To be honest, I didn’t know much about it when I requested it either. All I really saw was the word gelato. Now I’ve never had gelato from Italy or anything, but it seems to be quite trendy right now and is filling the freezer cases at my grocery stores. I might have six pints of Talenti in my freezer right now. I’m sure purists would laugh, but I don’t care. So basically I requested Love & Gelato because of the title.
And I loved it! It reminded me a lot of Anna and the French Kiss, I guess just because of the moving to a European country alone as a teenager thing. I’ve never been to Italy so I don’t know how true to the real Italy and Florence it is (but the author did live there as a teenager, so…), but the descriptions made me feel like I was there. I really liked exploring Florence with Lina and Ren and they easy friendship they developed.
Howard, the father Lina has never met, and his living circumstances aren’t quite what Lina expected at first, and they both take some time for Lina to get used to them. She feels out of place in Italy and unsure of herself. But Howard isn’t entirely comfortable (but he’s not unwelcoming) either, and that actually helps Lina. It’s a new relationship for both of them, one that neither of them ever really expected. Howard’s a good character and I liked him even more as Lina discovered more about him and his relationship with her mother.

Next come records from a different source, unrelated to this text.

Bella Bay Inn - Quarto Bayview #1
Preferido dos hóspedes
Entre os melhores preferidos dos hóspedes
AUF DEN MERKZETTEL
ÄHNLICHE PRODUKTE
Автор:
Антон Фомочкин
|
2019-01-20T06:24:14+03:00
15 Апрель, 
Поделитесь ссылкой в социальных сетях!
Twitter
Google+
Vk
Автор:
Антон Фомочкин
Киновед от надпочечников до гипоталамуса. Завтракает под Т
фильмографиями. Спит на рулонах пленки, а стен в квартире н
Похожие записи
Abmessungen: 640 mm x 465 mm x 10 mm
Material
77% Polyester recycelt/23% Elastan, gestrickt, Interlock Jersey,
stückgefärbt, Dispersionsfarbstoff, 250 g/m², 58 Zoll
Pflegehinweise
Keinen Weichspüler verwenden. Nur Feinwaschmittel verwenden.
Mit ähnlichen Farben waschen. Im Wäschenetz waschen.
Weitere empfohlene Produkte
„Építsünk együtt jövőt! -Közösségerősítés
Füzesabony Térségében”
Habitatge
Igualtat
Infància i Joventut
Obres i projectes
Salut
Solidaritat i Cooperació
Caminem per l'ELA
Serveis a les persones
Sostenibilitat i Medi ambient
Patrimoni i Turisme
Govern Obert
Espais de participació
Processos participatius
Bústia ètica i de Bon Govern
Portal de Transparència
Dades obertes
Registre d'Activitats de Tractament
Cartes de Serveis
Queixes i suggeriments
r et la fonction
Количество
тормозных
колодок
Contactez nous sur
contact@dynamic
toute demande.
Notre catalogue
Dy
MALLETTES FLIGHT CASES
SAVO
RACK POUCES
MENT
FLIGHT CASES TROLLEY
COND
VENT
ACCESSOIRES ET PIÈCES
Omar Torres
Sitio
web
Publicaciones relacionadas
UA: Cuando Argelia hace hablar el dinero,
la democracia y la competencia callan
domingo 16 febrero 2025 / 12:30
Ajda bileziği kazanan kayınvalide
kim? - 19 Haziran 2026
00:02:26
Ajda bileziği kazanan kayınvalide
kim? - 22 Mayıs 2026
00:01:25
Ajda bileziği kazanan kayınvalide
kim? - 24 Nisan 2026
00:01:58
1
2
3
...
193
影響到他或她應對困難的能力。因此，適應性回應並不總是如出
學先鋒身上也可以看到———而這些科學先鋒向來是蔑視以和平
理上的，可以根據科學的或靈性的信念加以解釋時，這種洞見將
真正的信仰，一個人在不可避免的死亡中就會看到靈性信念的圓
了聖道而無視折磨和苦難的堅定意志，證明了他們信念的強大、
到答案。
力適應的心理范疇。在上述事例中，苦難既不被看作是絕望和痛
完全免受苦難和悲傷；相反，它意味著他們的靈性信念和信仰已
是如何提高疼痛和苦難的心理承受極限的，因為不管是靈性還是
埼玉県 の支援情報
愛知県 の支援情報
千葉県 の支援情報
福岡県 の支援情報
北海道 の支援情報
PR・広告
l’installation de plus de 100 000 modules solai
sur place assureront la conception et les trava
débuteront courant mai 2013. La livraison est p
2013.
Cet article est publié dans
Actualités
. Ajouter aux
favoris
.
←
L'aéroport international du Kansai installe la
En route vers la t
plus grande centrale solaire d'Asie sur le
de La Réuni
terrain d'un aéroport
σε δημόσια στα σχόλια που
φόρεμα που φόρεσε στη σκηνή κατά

I also liked reading Lina’s mother’s journal along with her and the secrets she was able to uncover. She had to do some digging and it seemed like some things were a little too easily discovered, but I liked the book so much that I was willing to forgive that. Fortunately for me, the book skipped some time between Lina’s mother’s death and her move, so I didn’t have to deal with her grief. While, of course, she was still grieving and missing her mother, she’d had some time to move past the raw, initial grief and to settle into “this is how life is now.” Her mother’s journal was a great way for Lina to get to know a younger version –only slightly older than Lina herself — of mother better.
I’m typically not a rereader so I don’t keep most of the physical books I buy or even the eARCs I receive. This is one book I will consider buying in physical form (that cover!) and rereading. I’m pretty sure that I’m going to want to go back and revisit Italy with Lina.